--- Task to carry out ---
Turn every line of the data below into a JSON list of strings, one string per line, and leave out the blank lines.

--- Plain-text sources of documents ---
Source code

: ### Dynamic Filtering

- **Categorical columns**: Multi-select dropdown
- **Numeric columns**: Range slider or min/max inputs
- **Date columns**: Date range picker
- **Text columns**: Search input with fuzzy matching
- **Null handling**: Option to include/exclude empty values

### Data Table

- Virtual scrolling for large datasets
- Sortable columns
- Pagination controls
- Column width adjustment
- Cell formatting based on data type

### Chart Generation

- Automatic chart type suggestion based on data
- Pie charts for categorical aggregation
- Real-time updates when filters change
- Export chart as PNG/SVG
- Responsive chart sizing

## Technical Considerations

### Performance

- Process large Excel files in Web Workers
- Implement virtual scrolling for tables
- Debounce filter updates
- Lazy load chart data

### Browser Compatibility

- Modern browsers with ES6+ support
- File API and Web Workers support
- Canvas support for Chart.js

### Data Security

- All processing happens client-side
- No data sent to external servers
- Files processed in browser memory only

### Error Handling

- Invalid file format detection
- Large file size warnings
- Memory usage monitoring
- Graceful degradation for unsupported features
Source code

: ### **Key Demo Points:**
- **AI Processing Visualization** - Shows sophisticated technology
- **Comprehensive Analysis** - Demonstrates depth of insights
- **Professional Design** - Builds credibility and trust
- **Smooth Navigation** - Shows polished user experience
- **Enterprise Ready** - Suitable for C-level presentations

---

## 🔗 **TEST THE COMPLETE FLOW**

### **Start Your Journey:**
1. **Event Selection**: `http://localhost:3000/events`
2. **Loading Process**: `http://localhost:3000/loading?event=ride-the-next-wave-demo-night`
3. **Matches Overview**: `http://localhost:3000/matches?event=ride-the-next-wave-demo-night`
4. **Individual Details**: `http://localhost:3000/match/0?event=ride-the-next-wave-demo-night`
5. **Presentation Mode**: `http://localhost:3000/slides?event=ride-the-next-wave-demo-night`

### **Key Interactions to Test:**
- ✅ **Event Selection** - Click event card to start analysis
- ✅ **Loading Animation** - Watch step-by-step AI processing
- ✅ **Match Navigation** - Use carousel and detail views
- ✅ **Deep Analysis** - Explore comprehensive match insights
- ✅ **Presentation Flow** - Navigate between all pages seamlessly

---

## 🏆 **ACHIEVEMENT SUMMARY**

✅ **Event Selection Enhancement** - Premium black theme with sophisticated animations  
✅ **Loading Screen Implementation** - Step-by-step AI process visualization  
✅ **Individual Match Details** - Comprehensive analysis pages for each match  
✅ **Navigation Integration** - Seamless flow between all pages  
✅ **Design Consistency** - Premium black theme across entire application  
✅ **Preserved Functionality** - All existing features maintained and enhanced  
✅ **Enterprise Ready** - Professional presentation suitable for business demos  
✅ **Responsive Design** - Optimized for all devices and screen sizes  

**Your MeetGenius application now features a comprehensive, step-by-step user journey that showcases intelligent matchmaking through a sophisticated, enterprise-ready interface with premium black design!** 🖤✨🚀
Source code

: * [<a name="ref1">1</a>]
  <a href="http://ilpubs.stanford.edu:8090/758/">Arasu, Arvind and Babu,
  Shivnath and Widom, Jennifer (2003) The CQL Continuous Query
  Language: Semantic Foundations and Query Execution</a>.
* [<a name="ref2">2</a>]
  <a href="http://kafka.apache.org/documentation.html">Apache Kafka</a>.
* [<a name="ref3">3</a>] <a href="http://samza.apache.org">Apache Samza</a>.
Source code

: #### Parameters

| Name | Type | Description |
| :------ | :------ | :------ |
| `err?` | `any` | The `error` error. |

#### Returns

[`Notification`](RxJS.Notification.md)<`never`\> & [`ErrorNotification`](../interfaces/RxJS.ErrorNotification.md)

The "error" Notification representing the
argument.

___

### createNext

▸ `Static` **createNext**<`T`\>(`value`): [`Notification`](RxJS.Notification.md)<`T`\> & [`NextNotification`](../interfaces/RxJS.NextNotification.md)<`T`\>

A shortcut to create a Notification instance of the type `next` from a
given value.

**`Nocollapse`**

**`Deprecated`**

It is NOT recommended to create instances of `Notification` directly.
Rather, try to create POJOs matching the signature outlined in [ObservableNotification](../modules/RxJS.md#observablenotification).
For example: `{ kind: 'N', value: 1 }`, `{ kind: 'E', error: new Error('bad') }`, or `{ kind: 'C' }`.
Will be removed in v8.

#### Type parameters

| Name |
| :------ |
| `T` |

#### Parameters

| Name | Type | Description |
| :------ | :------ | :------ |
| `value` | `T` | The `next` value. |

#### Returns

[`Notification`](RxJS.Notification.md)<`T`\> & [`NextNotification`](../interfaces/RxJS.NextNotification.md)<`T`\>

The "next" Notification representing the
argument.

--- Solution to this problem ---
[
  "Source code",
  ": ### Dynamic Filtering",
  "- **Categorical columns**: Multi-select dropdown",
  "- **Numeric columns**: Range slider or min/max inputs",
  "- **Date columns**: Date range picker",
  "- **Text columns**: Search input with fuzzy matching",
  "- **Null handling**: Option to include/exclude empty values",
  "### Data Table",
  "- Virtual scrolling for large datasets",
  "- Sortable columns",
  "- Pagination controls",
  "- Column width adjustment",
  "- Cell formatting based on data type",
  "### Chart Generation",
  "- Automatic chart type suggestion based on data",
  "- Pie charts for categorical aggregation",
  "- Real-time updates when filters change",
  "- Export chart as PNG/SVG",
  "- Responsive chart sizing",
  "## Technical Considerations",
  "### Performance",
  "- Process large Excel files in Web Workers",
  "- Implement virtual scrolling for tables",
  "- Debounce filter updates",
  "- Lazy load chart data",
  "### Browser Compatibility",
  "- Modern browsers with ES6+ support",
  "- File API and Web Workers support",
  "- Canvas support for Chart.js",
  "### Data Security",
  "- All processing happens client-side",
  "- No data sent to external servers",
  "- Files processed in browser memory only",
  "### Error Handling",
  "- Invalid file format detection",
  "- Large file size warnings",
  "- Memory usage monitoring",
  "- Graceful degradation for unsupported features",
  "Source code",
  ": ### **Key Demo Points:**",
  "- **AI Processing Visualization** - Shows sophisticated technology",
  "- **Comprehensive Analysis** - Demonstrates depth of insights",
  "- **Professional Design** - Builds credibility and trust",
  "- **Smooth Navigation** - Shows polished user experience",
  "- **Enterprise Ready** - Suitable for C-level presentations",
  "---",
  "## 🔗 **TEST THE COMPLETE FLOW**",
  "### **Start Your Journey:**",
  "1. **Event Selection**: `http://localhost:3000/events`",
  "2. **Loading Process**: `http://localhost:3000/loading?event=ride-the-next-wave-demo-night`",
  "3. **Matches Overview**: `http://localhost:3000/matches?event=ride-the-next-wave-demo-night`",
  "4. **Individual Details**: `http://localhost:3000/match/0?event=ride-the-next-wave-demo-night`",
  "5. **Presentation Mode**: `http://localhost:3000/slides?event=ride-the-next-wave-demo-night`",
  "### **Key Interactions to Test:**",
  "- ✅ **Event Selection** - Click event card to start analysis",
  "- ✅ **Loading Animation** - Watch step-by-step AI processing",
  "- ✅ **Match Navigation** - Use carousel and detail views",
  "- ✅ **Deep Analysis** - Explore comprehensive match insights",
  "- ✅ **Presentation Flow** - Navigate between all pages seamlessly",
  "---",
  "## 🏆 **ACHIEVEMENT SUMMARY**",
  "✅ **Event Selection Enhancement** - Premium black theme with sophisticated animations  ",
  "✅ **Loading Screen Implementation** - Step-by-step AI process visualization  ",
  "✅ **Individual Match Details** - Comprehensive analysis pages for each match  ",
  "✅ **Navigation Integration** - Seamless flow between all pages  ",
  "✅ **Design Consistency** - Premium black theme across entire application  ",
  "✅ **Preserved Functionality** - All existing features maintained and enhanced  ",
  "✅ **Enterprise Ready** - Professional presentation suitable for business demos  ",
  "✅ **Responsive Design** - Optimized for all devices and screen sizes  ",
  "**Your MeetGenius application now features a comprehensive, step-by-step user journey that showcases intelligent matchmaking through a sophisticated, enterprise-ready interface with premium black design!** 🖤✨🚀",
  "Source code",
  ": * [<a name=\"ref1\">1</a>]",
  "  <a href=\"http://ilpubs.stanford.edu:8090/758/\">Arasu, Arvind and Babu,",
  "  Shivnath and Widom, Jennifer (2003) The CQL Continuous Query",
  "  Language: Semantic Foundations and Query Execution</a>.",
  "* [<a name=\"ref2\">2</a>]",
  "  <a href=\"http://kafka.apache.org/documentation.html\">Apache Kafka</a>.",
  "* [<a name=\"ref3\">3</a>] <a href=\"http://samza.apache.org\">Apache Samza</a>.",
  "Source code",
  ": #### Parameters",
  "| Name | Type | Description |",
  "| :------ | :------ | :------ |",
  "| `err?` | `any` | The `error` error. |",
  "#### Returns",
  "[`Notification`](RxJS.Notification.md)<`never`\\> & [`ErrorNotification`](../interfaces/RxJS.ErrorNotification.md)",
  "The \"error\" Notification representing the",
  "argument.",
  "___",
  "### createNext",
  "▸ `Static` **createNext**<`T`\\>(`value`): [`Notification`](RxJS.Notification.md)<`T`\\> & [`NextNotification`](../interfaces/RxJS.NextNotification.md)<`T`\\>",
  "A shortcut to create a Notification instance of the type `next` from a",
  "given value.",
  "**`Nocollapse`**",
  "**`Deprecated`**",
  "It is NOT recommended to create instances of `Notification` directly.",
  "Rather, try to create POJOs matching the signature outlined in [ObservableNotification](../modules/RxJS.md#observablenotification).",
  "For example: `{ kind: 'N', value: 1 }`, `{ kind: 'E', error: new Error('bad') }`, or `{ kind: 'C' }`.",
  "Will be removed in v8.",
  "#### Type parameters",
  "| Name |",
  "| :------ |",
  "| `T` |",
  "#### Parameters",
  "| Name | Type | Description |",
  "| :------ | :------ | :------ |",
  "| `value` | `T` | The `next` value. |",
  "#### Returns",
  "[`Notification`](RxJS.Notification.md)<`T`\\> & [`NextNotification`](../interfaces/RxJS.NextNotification.md)<`T`\\>",
  "The \"next\" Notification representing the",
  "argument."
]